─── Dataset entries

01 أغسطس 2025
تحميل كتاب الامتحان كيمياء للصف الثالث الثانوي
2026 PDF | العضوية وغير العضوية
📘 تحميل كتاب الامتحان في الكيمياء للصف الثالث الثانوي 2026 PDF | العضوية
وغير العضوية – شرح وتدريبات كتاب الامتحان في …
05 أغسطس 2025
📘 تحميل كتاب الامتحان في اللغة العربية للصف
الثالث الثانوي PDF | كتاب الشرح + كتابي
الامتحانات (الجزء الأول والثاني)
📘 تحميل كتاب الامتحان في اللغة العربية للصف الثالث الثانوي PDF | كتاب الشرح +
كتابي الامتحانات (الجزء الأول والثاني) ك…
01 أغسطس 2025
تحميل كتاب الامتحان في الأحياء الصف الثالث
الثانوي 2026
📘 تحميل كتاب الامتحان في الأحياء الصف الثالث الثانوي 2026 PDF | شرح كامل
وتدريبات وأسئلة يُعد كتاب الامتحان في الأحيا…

──────

Exact retyping of all the entries is required.

01 أغسطس 2025
تحميل كتاب الامتحان كيمياء للصف الثالث الثانوي
2026 PDF | العضوية وغير العضوية
📘 تحميل كتاب الامتحان في الكيمياء للصف الثالث الثانوي 2026 PDF | العضوية
وغير العضوية – شرح وتدريبات كتاب الامتحان في …
05 أغسطس 2025
📘 تحميل كتاب الامتحان في اللغة العربية للصف
الثالث الثانوي PDF | كتاب الشرح + كتابي
الامتحانات (الجزء الأول والثاني)
📘 تحميل كتاب الامتحان في اللغة العربية للصف الثالث الثانوي PDF | كتاب الشرح +
كتابي الامتحانات (الجزء الأول والثاني) ك…
01 أغسطس 2025
تحميل كتاب الامتحان في الأحياء الصف الثالث
الثانوي 2026
📘 تحميل كتاب الامتحان في الأحياء الصف الثالث الثانوي 2026 PDF | شرح كامل
وتدريبات وأسئلة يُعد كتاب الامتحان في الأحيا…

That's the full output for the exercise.